Availability bias (medium). Stories of failed distributors (Tech Data pre-merger, Ingram Micro's stock-market history) are vivid in my memory. Stories of distributors that compounded for decades (Fastenal, Pool Corp, Watsco) are less salient because they are in different end-markets. The base rate for scaled distributors is actually not bad — better than my gut says.
Deprival super-reaction (low). I do not currently own this; nothing to lose. This bias is dormant.
Social proof (low). CDW is not a hot consensus name. No FOMO pressure.
Incentive bias (low). I have no compensation tied to this call.
Net effect: I am probably tilted slightly too bearish, but not dramatically. The anchoring on the scorer IV is the strongest counter-pull. My calibrated 'true' fair value range is $200-260, which still leaves a meaningful margin of safety at $136 but nothing like the 68% the scorer suggests.
10-Year Outlook
Same fundamental business model in 10 years? Mostly yes, but materially different mix. CDW will still aggregate vendors, still field thousands of sellers, still hold GPO contracts. But the revenue mix shifts: hardware reselling shrinks as a share, services and managed/professional offerings grow, software/cloud transactability gets increasingly netted-down (commission economics rather than gross product reseller economics). The business in 2035 looks more like a hybrid Accenture/Computacenter than a 2015-style box-pusher.
Customer base larger? Probably modestly larger. SMB and SLED segments grow with US economy. Federal and education spend is policy-dependent but baseline-stable. Enterprise customer count holds steady. Net: customer count up 10-25% over a decade.
Profit per customer higher? This is the critical question. Two opposing forces: services mix shift raises gross margin (services run 35%+ vs hardware 14-18%), but the absolute revenue per customer in the highest-margin product categories falls as cloud substitutes on-prem. My honest estimate: blended profit per customer roughly flat to up 10% in real terms. Not a compounder's profile.

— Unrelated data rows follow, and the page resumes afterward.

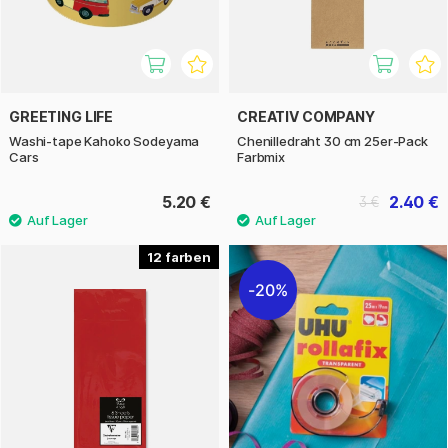
GREETING LIFE
CREATIV COMPANY
Washi-tape Kahoko Sodeyama
Chenilledraht 30 cm 25er-Pack
Cars
Farbmix
5.20 €
2.40 €
3 €
12
20%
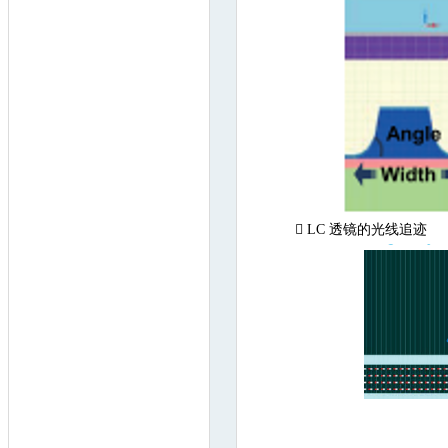

LC 透镜的光线追迹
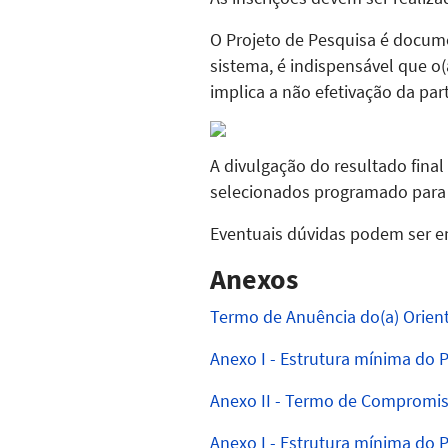
O Projeto de Pesquisa é documen
sistema, é indispensável que o(
implica a não efetivação da par
A divulgação do resultado final 
selecionados programado para 
Eventuais dúvidas podem ser e
Anexos
Termo de Anuência do(a) Orient
Anexo I - Estrutura mínima do 
Anexo II - Termo de Compromis
Anexo I - Estrutura mínima do 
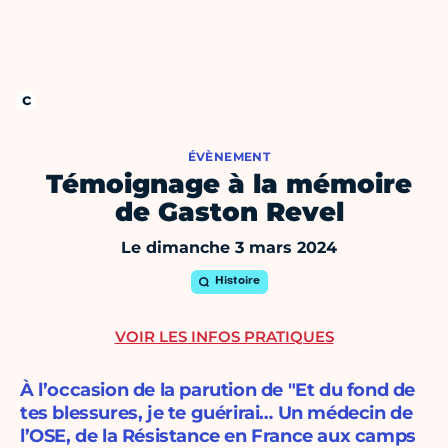
ÉVÈNEMENT
Témoignage à la mémoire
de Gaston Revel
Le dimanche 3 mars 2024
Histoire
VOIR LES INFOS PRATIQUES
À l’occasion de la parution de "Et du fond de
tes blessures, je te guérirai… Un médecin de
l’OSE, de la Résistance en France aux camps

Moat wider? No. The vendor disintermediation pressure is structural and one-way. Best case: CDW migrates fast enough to services that the moat in services (talent, certifications, customer relationships) replaces the eroding moat in hardware reselling. Worst case: services migration is too slow and the hardware moat erodes faster than the services moat builds. Probability-weighted: moat about the same as today, possibly narrower.
Single biggest threat? Hyperscaler marketplaces becoming the default IT procurement workflow for large enterprises and SLED customers. The threat is not a sudden cliff but a steady annual 1-2 point share migration that compounds. Secondary threat: AI capex concentration in NVIDIA/hyperscaler hands, leaving CDW with small-share GPU resale economics.
Confidence: The business is understandable and management is competent. But the structural trajectory of the value pool is mildly negative and the maintenance-capex uncertainty (flagged twice by the scorer) means the IV could be 30-40% lower than the base case. I am fundamentally uncertain whether 10-year owner earnings per share end up higher or flat. That uncertainty pulls me toward medium rather than high confidence.
CONFIDENCE: medium
Position Guidance
- Recommendation: Buy
- Conviction: medium
- Target buy price: $130 (current price already qualifies; add aggressively under $115)
- Target trim price: $260 (above this, even my haircut IV is exceeded; full trim above scorer base IV $426)
- Position sizing: Initial position 1.5-2% of portfolio. Scale to 3-4% only if price falls below $115 OR ROIIC trends back above 12%. Cap at 5%. Reassess if net debt/EBITDA exceeds 3.0x or if services revenue mix stalls below 25% of gross profit for two consecutive years.